A few cloth remains found in Nepal have shed light on history of ancient textile industry in the sub-continent. A dye analyses was conducted by Ina Vanden Berghe at the Royal Institute for Cultural Heritage. The results of textile and dye analyses of cloth dated 400-650 AD and recovered from Samdzong 5, in Upper Mustang, Nepal were released by Margarita Gleba of the McDonald Institute for Archaeological Research, University of Cambridge.
Identification of degummed silk fibers and munjeet along with Indian lac dyes in the textile finds suggests that imported materials from China and India were used in combination with local produce. According to Gleba, there is no evidence for local silk production suggesting that Samdzong was a part of the long-distance trade network of the Silk Road.
The data reinforce the notion that instead of being isolated and remote, Upper Mustang was once a small, but important node of a much larger network of people and places. These textiles can further our understanding of the local textile materials and techniques, as well as the mechanisms through which various communities developed and adapted new textile technologies to fit local cultural and economical needs.
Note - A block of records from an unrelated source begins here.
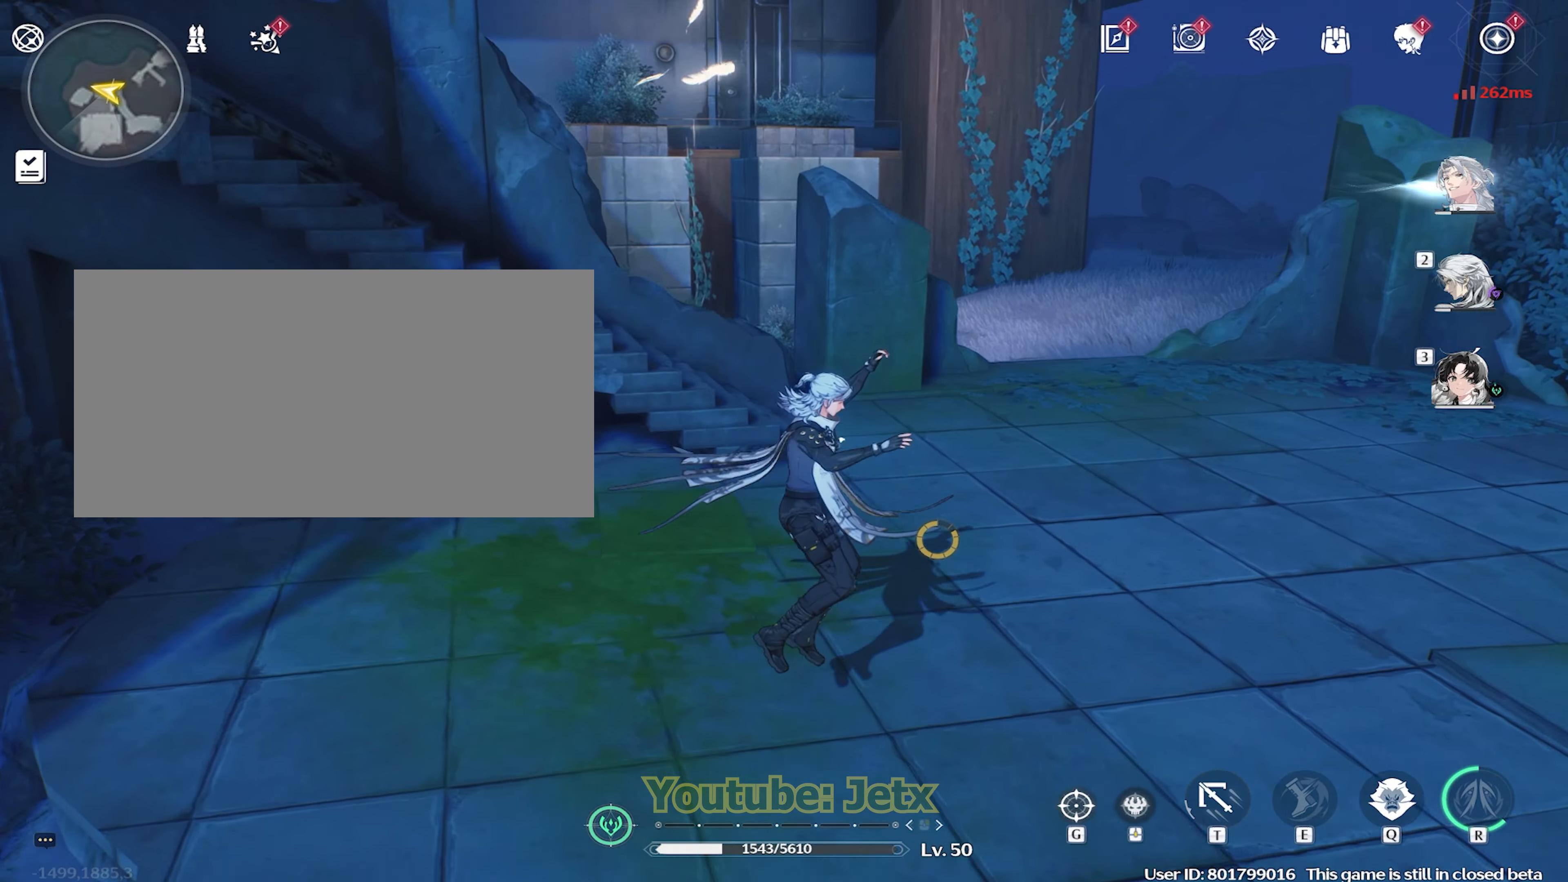
{"keys": ["s"], "mouse": [], "events": [[333, "s", "down"], [483, "d", "up"]]}
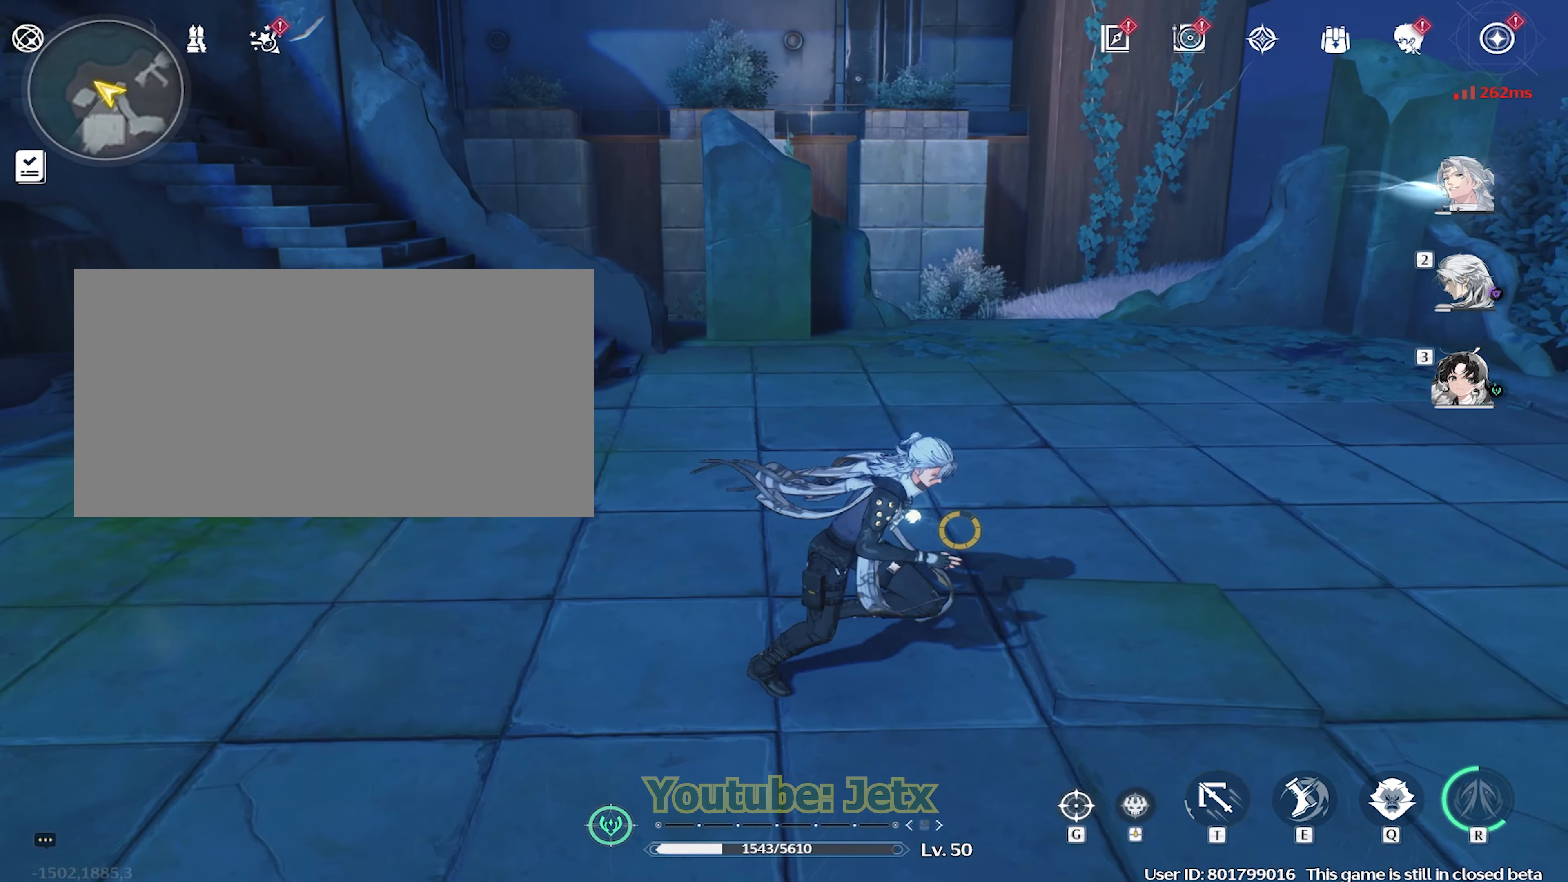
{"keys": ["s"], "mouse": [], "events": []}
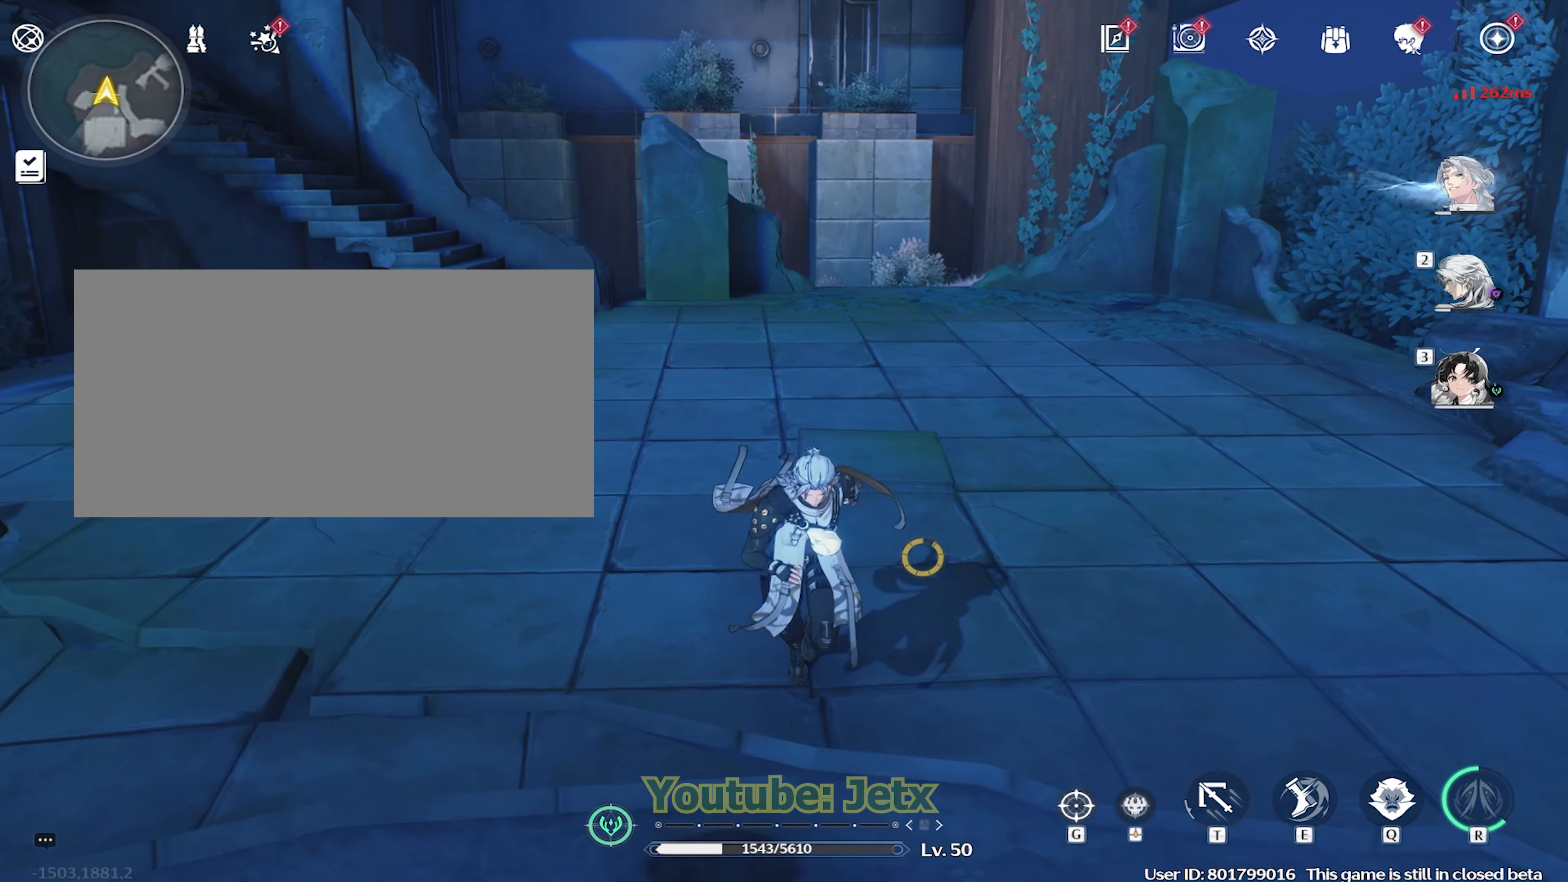
{"keys": ["w"], "mouse": [], "events": [[233, "s", "up"], [417, "w", "down"]]}
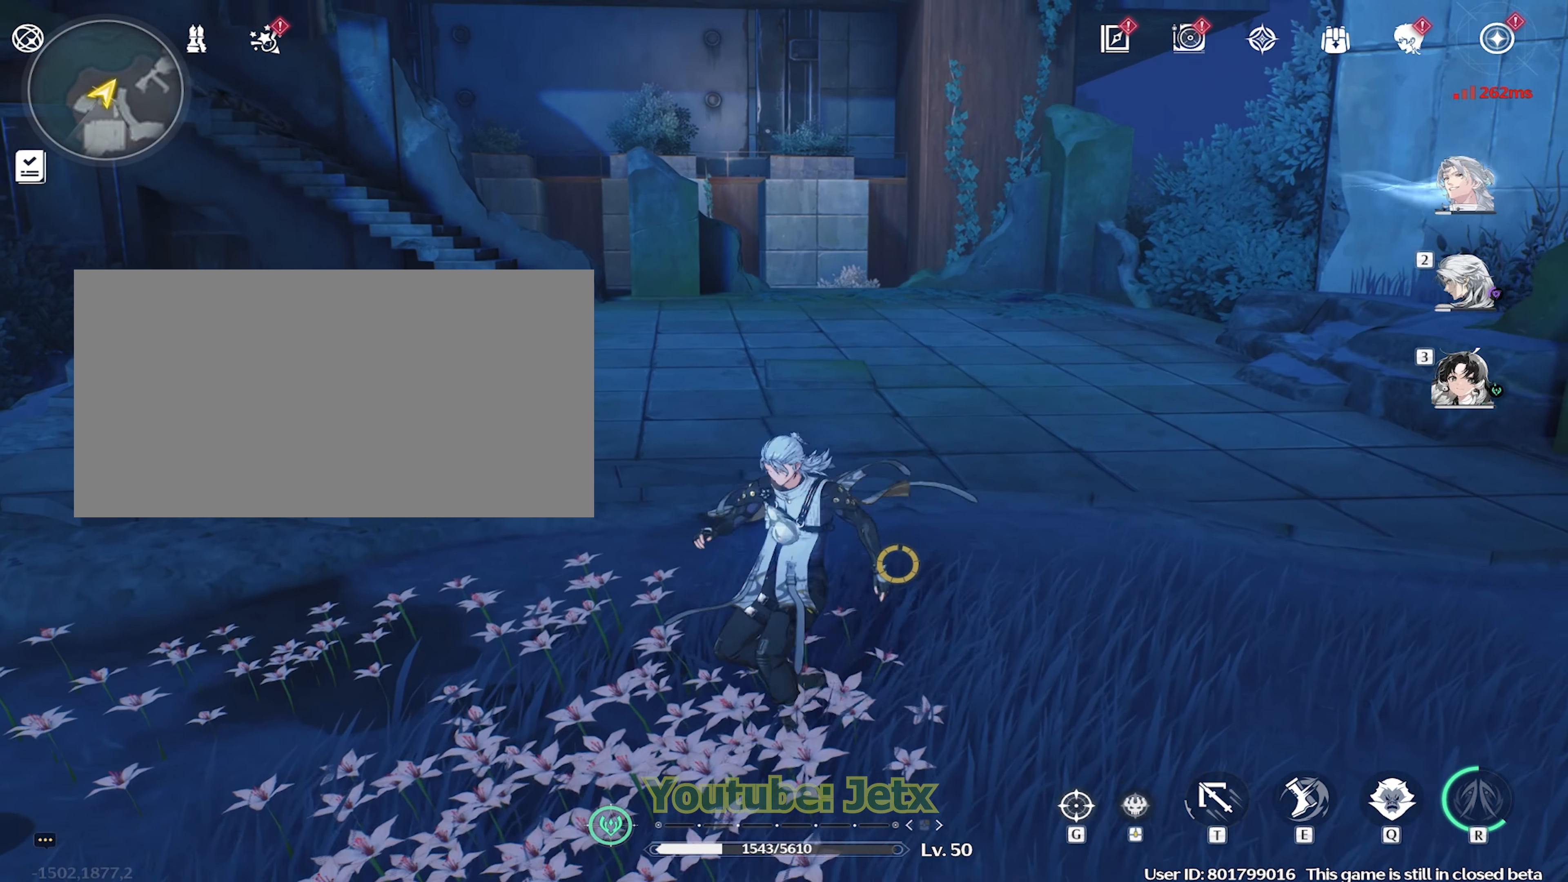
{"keys": ["w"], "mouse": [], "events": []}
The cloth remains are of further significance as very few contemporary textile finds are known from Nepal. The dry climate and high altitude of the Samdzong tomb complex, at an elevation of 4000 m, favored the exceptional preservation of the organic materials. One of the cloth recovered is composed of wool to which copper, glass and cloth beads are attached. It was found near a coffin of an adult along with a spectacular gold/silver funerary mask
Samdzong 5 is one of 10 shaft tombs excavated by Mark Aldenderfer, (University of California Merced and Visiting Scholar of the McDonald Institute). The tombs were only exposed to view in 2009 following a seismic event that calved off the façade of the cliff, having been originally carved out in prehistory from the soft conglomerate rock of a massive cliff face.